##### Data #####
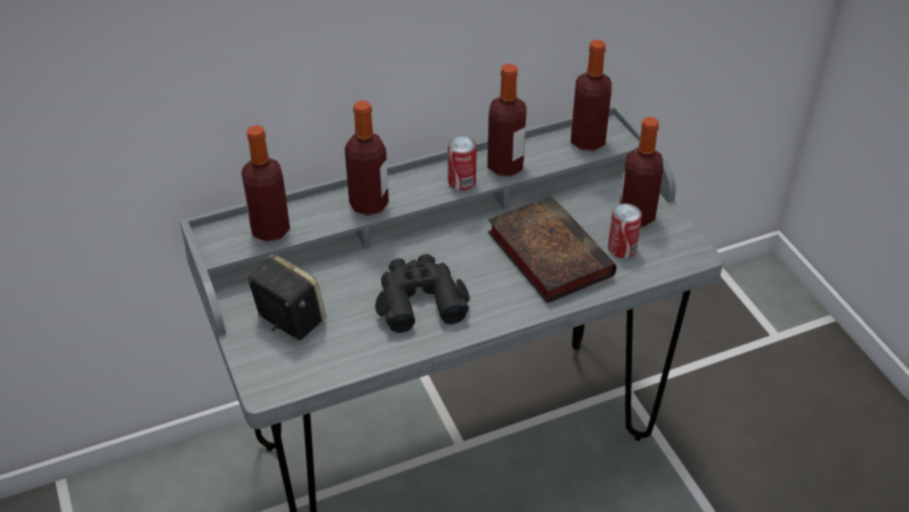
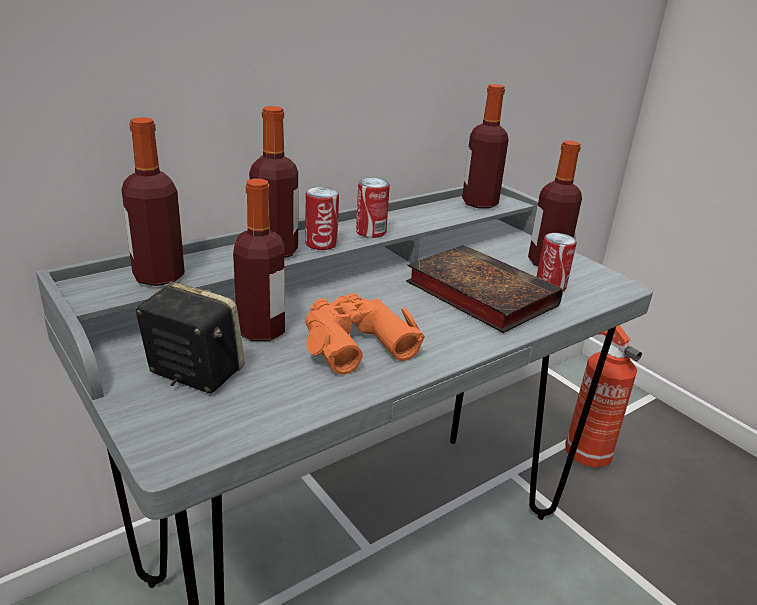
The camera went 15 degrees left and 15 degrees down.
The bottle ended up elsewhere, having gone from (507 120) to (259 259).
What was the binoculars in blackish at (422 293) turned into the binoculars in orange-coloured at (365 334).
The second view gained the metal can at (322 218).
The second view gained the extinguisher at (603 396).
#####
What to produce: Set down every record once more, word for word, without pictures.

Response to this task:
The camera went 15 degrees left and 15 degrees down.
The bottle ended up elsewhere, having gone from (507 120) to (259 259).
What was the binoculars in blackish at (422 293) turned into the binoculars in orange-coloured at (365 334).
The second view gained the metal can at (322 218).
The second view gained the extinguisher at (603 396).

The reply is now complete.